===== TRECHO DO DOCUMENTO =====
Ok, a vida é complicada, a gente tem que se adaptar ao que gosta, todo emprego tem seu lado chato (TODO), mas...se a única razão do seu emprego é ter dinheiro pras horas em que você não está nele, tem alguma coisa errada com a sua vida. Meu pai dizia outra coisa que era: se é pra viver como pobre eu não preciso de dinheiro. Ele falava isso pra dizer que dinheiro foi feito pra gastar, mas eu penso também num outro sentido de pobreza. Se é pra você ter uma vida miserável no sentido de só pensar no final de semana, nas férias, em viajar...pra quê ter dinheiro? Tudo bem, fins de semana, férias, tudo isso é ótimo. Mas se ele vira o centro da sua vida...Não é mais fácil ter outra vida e ser feliz no dia a dia? Ou talvez abrir mão do carro X pra ter outro mais humilde - ou não ter? Ou levar mais tempo economizando pra se fazer o que quer? Ou viver de forma mais modesta?
Empregos-bosta dão câncer. Hipertensão. Depressão. Úlcera. Minha irmã é psicóloga e ela vive vendo este tipo de caso. Tenho amigos que trabalham com RH e dizem: salário não segura ninguém. Salário não é motivação. Motivação é um emprego bom. E o que é bom? Só cada um pode dizer.
Sabe grandes pesadelos da sua vida? Acho que todo mundo tem um grande pesadelo. Pra uns pode ser não ter filhos, pra outros se transformar na mãe/pai, pra outros ser pobre. O meu grande pesadelo, desde pequena, sempre foi ter um emprego chato. Talvez por isso eu tenha pirado tanto na época do vestibular - naquele momento eu achava que o que eu fizesse seria uma sentença pro resto da vida. Ao mesmo tempo, crescer foi encarar que a vida nem sempre parece uma festa e que a galera da pesada curtindo muito em clima de azaração uma hora casa, morre de acidente, fica careca ou desaparece. E aí, maluco...aí é você e você. No final das contas é só você e você. Sempre. Há momentos de tédio, ok, e é preciso encará-los como parte. Mas o trabalho é mais da metade da sua vida. Se ele é uma merda, quer dizer que mais da metade da sua vida é uma merda.
===== ENTRADAS FORNECIDAS =====
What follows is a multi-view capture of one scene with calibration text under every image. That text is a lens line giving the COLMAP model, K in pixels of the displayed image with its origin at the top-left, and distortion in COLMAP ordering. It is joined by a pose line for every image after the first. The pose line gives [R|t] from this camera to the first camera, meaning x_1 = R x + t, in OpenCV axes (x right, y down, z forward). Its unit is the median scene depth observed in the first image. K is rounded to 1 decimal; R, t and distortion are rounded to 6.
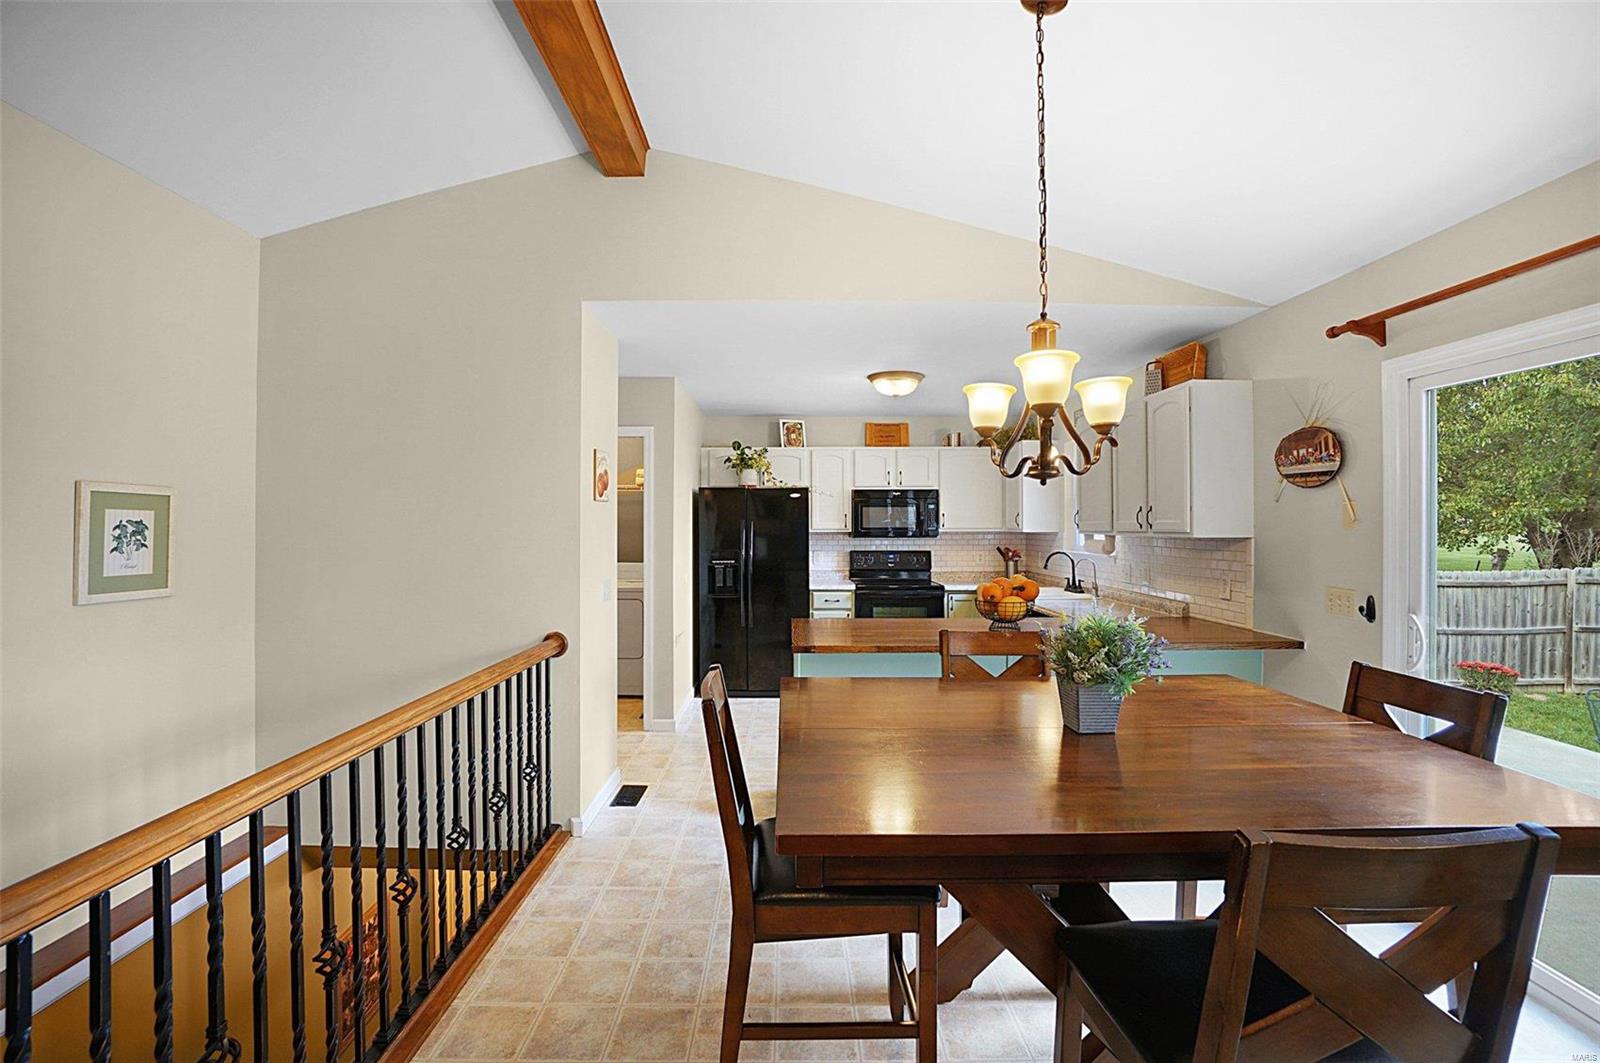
=====
===== ENTRADAS FORNECIDAS =====
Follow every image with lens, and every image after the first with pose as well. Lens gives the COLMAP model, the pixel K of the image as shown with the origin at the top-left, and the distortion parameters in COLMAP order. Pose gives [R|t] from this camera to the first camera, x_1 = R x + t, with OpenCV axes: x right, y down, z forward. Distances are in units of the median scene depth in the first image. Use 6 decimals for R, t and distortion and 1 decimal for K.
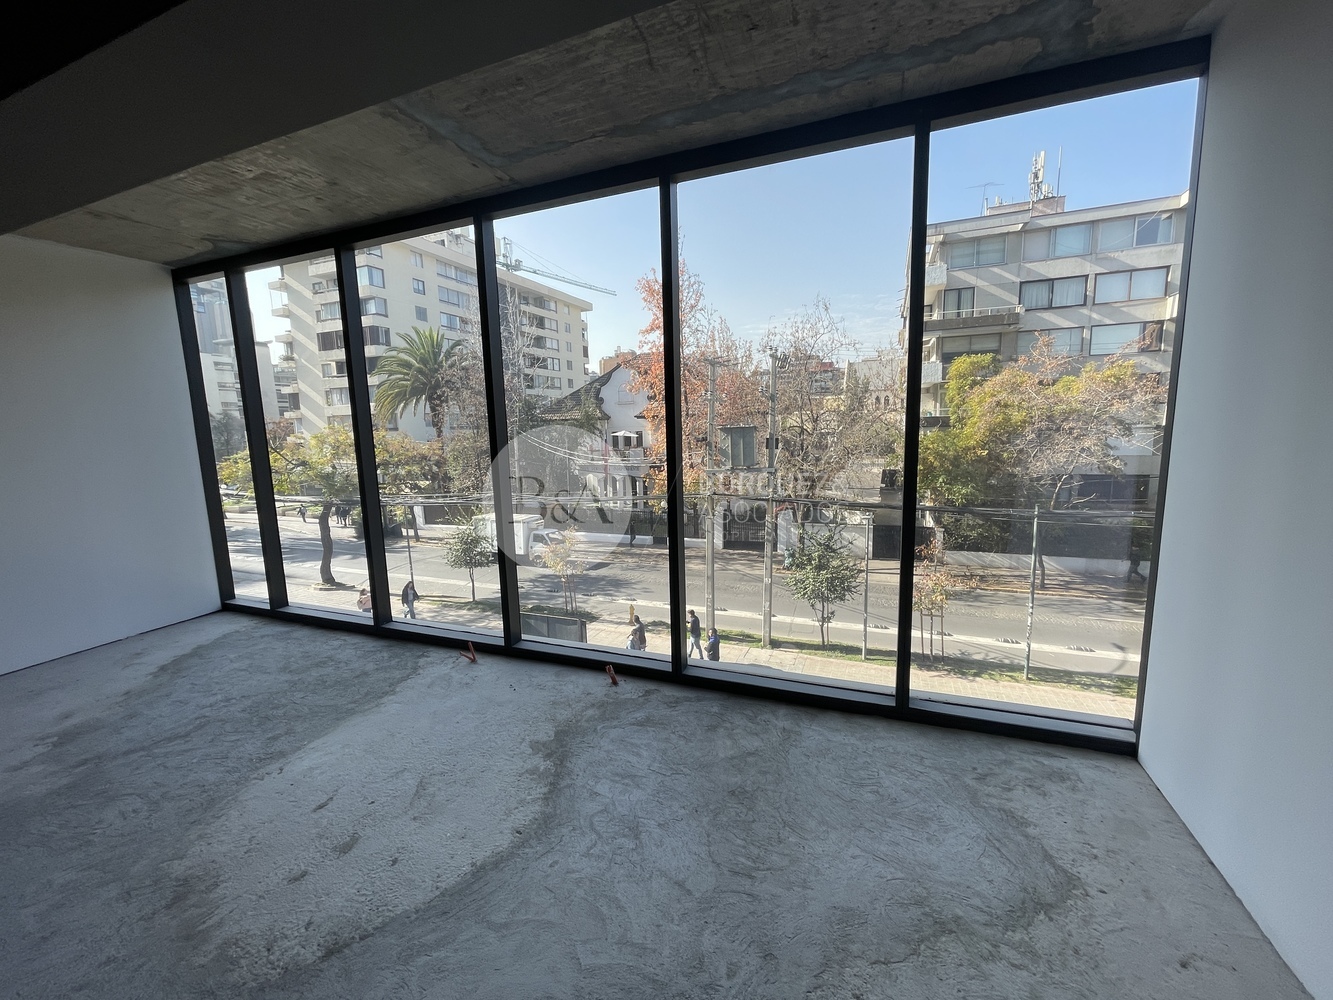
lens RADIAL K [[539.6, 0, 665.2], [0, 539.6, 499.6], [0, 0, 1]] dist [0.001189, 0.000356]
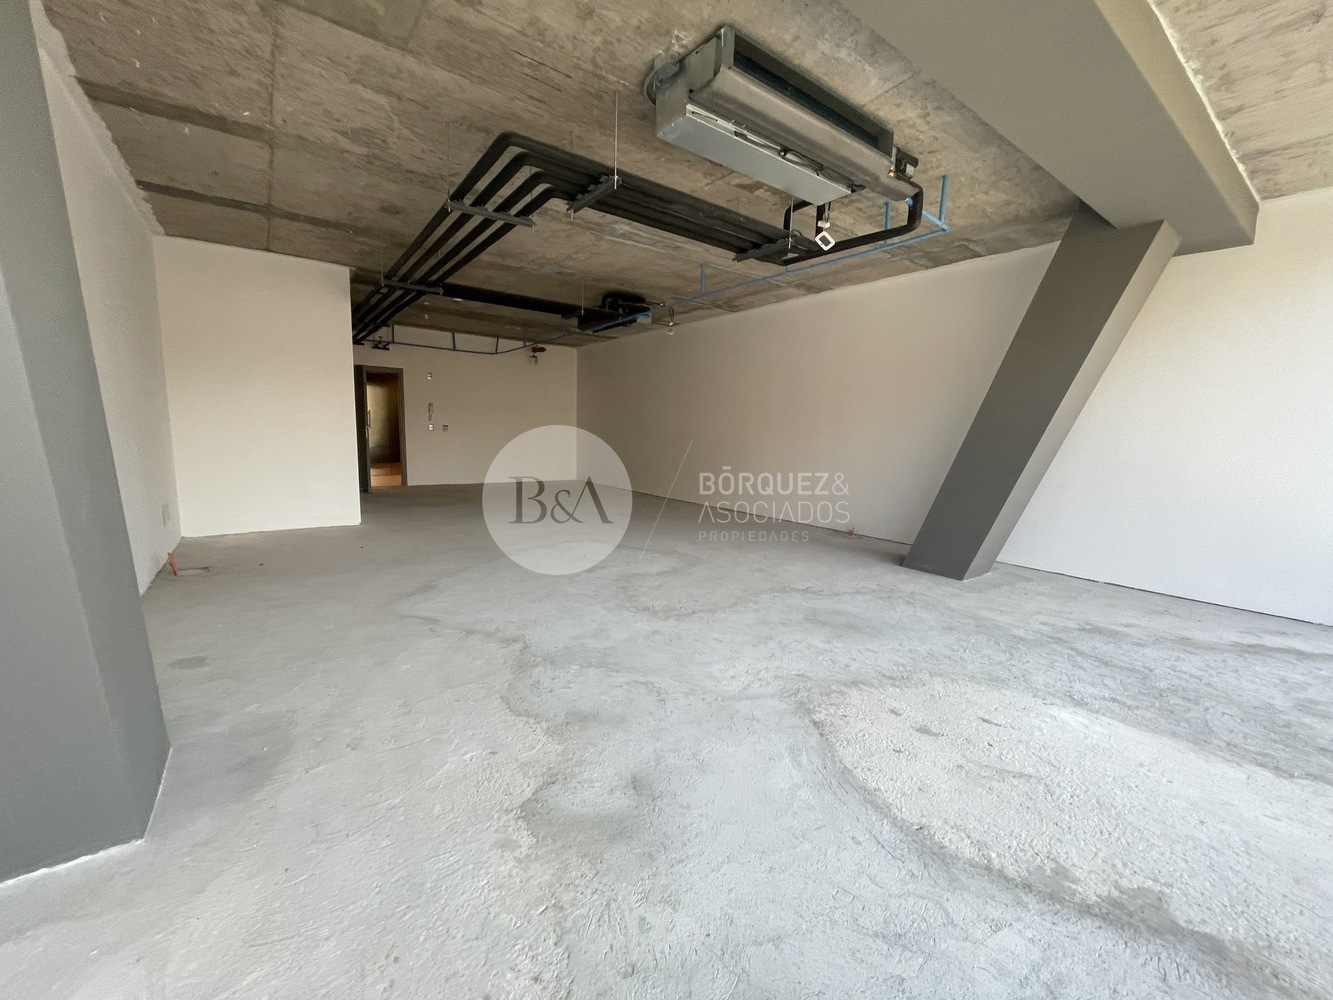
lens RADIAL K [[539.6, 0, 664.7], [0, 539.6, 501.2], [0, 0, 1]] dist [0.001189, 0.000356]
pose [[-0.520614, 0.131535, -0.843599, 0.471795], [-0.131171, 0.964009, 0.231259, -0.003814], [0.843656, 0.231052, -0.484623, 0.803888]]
=====
INSTRUÇÕES DO EXERCÍCIO -
No trecho sobre trabalho e felicidade, qual sempre foi o grande pesadelo de quem escreve desde a infância? Responda com base apenas no trecho.

RESPOSTA -
Ter um emprego chato.